**Source excerpt:**

Also, to those of you who rushed over to order Scrappy Bags, thanks. That's a few of them, above. I was tickled with the way they came together, and hope you will be, too. They're all in the mail... straight to you from Freeman House. Enjoy! (And you should know that a percentage of all Freeman House Shop purchases goes toward youth outreach ministries in east Texas. So God bless y'all real good, too.)

Yep, today we're doing instead of talking. (Or reading online devotionals.) So smile at someone today. Make a phone call. Send a letter. Buy someone dinner. Pray for someone. Tell someone you love them. It doesn't take much to matter.

'I tell you the truth,
whatever you did for one of the least
of these brothers of mine,
you did for Me.'
-Matthew 25:40

Sunday, January 27, 2008

Leisure Hours

I would not exchange my leisure hours
for all the wealth in the world.
-Comte de Mirabeau

The worst thing about being sicker than a dog-kicking nun-tripper is you miss out on so much: meals you have to chew... sunny afternoons... church. But the up side is satisfactory enough: leisure hours.

I love being in my room. Miss it when I'm away. So today, after forcing myself to wash and hang curtains out to dry (blech), I settled into fluffy pillows to watch CBS Sunday Morning. Do y'all ever catch it? I became addicted while working for CBS, and it's my favorite info-tainment program ever.

Anyway, add to the sunny morning a stop-in from a darling friend (bearing pink tulips... enough for a pot on each nightstand!), and I'm in sick business. Can't seem to stop glancing over at the two beautiful pots on either side of my comfy, cozy bed and gasping at the pretty sight.

Tomorrow I'll be well, but I think I'll be sick right here for the rest of the day. You would probably want to, too, if you were here.

Saturday, January 26, 2008

Sweet Tea: The Cure for What Ails

We southern girls love our sweet tea. For many of us, it's a necessity. A link to our families and memories. I'm no exception. My days... every one of them... are accompanied by a tall, cool glass of sweet tea. Even in the throws of January.

I came down with something nasty Thursday night. I got out of bed twice yesterday, I think - once to take out the trash and once to see to the mail. Nearly fell over in the road and rested both times. I kept thinking that maybe I was just really tired, for some reason, until I realized that I dialed my telephone banking service and had somehow pressed "2" instead of "1" and had been responding to the nice Spanish-speaking lady. For 14 minutes and 36 seconds. I can't be sure, but I may have transferred all my money to Guatemala. Yep, think I'm sick. So I took something and watched Monk and then slept. Slept and slept and slept.

**Exercise instructions:**
1. In the blog excerpt, how long did the writer spend responding to the Spanish-speaking lady on the telephone banking service?
2. Count how many lines of the listing contain the string "bass", matching case exactly. Reply with the number alone.

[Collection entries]
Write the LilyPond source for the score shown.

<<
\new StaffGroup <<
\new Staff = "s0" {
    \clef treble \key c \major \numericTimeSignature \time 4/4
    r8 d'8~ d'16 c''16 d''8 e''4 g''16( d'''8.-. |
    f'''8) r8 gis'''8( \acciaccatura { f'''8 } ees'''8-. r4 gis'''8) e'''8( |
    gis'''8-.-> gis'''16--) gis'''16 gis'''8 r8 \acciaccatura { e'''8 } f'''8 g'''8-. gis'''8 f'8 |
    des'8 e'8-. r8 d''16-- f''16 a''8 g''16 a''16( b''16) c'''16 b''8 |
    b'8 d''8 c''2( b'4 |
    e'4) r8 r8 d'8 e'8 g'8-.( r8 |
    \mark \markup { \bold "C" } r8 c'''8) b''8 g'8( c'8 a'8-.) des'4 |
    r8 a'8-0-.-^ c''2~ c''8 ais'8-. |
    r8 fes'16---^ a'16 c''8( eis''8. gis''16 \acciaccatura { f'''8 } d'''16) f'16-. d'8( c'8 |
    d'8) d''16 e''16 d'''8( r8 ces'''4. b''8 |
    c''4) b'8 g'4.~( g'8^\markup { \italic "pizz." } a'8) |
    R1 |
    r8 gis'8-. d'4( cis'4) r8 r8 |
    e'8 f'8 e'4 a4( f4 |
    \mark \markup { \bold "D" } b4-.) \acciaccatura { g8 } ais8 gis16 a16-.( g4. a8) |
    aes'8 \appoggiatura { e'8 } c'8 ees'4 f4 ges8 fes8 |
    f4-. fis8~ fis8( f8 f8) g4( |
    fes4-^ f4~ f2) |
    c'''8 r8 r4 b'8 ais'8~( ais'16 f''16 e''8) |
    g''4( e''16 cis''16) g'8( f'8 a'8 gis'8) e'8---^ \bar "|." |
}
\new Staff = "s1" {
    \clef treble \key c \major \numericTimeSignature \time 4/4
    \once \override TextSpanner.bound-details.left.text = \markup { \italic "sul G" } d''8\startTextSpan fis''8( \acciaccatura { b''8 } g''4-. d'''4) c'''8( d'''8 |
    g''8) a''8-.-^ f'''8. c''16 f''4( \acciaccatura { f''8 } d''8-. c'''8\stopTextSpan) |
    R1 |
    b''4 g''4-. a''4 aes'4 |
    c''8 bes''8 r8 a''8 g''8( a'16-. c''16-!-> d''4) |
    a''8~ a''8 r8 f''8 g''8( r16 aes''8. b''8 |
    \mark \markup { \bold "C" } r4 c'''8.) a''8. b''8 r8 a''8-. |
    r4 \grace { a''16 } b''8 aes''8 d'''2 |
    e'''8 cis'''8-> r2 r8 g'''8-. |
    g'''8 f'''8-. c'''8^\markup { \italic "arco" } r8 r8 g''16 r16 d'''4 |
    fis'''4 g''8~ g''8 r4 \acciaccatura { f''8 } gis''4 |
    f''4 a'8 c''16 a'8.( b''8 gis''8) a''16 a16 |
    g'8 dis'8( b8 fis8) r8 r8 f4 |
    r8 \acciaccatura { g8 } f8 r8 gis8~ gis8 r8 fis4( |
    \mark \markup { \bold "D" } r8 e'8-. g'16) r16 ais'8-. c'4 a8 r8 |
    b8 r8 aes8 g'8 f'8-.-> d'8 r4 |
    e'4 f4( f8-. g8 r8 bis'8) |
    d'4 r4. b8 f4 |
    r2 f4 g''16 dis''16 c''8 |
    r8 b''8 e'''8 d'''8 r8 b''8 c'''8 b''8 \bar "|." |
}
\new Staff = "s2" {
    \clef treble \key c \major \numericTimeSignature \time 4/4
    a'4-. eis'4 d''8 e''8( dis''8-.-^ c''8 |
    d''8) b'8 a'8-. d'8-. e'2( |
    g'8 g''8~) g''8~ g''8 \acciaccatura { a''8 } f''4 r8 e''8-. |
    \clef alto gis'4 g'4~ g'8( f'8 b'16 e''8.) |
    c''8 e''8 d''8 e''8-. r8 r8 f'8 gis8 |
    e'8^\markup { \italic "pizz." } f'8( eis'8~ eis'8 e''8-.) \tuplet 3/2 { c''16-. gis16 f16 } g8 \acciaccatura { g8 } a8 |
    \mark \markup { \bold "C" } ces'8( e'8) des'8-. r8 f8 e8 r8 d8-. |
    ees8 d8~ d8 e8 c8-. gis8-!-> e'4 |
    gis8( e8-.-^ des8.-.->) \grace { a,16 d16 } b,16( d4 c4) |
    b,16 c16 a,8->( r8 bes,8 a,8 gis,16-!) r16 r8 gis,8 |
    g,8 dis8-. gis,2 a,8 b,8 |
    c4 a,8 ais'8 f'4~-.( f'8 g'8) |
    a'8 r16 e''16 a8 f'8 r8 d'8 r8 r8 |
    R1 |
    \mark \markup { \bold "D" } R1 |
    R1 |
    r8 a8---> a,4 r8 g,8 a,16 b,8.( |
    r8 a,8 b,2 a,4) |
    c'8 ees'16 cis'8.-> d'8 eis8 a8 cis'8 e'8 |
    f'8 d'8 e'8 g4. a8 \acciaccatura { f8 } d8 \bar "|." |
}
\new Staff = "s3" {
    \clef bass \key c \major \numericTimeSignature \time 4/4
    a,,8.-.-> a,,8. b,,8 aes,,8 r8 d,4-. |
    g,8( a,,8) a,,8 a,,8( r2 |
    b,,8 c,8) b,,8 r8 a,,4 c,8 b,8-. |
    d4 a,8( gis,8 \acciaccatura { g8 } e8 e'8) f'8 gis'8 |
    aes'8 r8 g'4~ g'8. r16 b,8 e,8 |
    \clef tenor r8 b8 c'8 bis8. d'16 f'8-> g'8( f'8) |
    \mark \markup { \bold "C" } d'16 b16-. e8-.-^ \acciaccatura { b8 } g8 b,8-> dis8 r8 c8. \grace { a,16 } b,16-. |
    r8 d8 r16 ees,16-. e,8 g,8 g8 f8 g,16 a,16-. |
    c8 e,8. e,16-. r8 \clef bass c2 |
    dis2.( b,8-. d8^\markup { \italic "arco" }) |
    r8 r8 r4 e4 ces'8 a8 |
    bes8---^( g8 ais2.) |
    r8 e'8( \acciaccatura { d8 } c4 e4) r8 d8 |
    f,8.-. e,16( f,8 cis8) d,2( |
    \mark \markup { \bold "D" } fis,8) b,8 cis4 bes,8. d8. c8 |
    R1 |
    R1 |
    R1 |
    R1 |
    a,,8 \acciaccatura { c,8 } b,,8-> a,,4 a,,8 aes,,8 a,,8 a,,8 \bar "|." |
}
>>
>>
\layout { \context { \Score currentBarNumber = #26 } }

**Task-by-task answers:**
1. 14 minutes and 36 seconds.

2. 2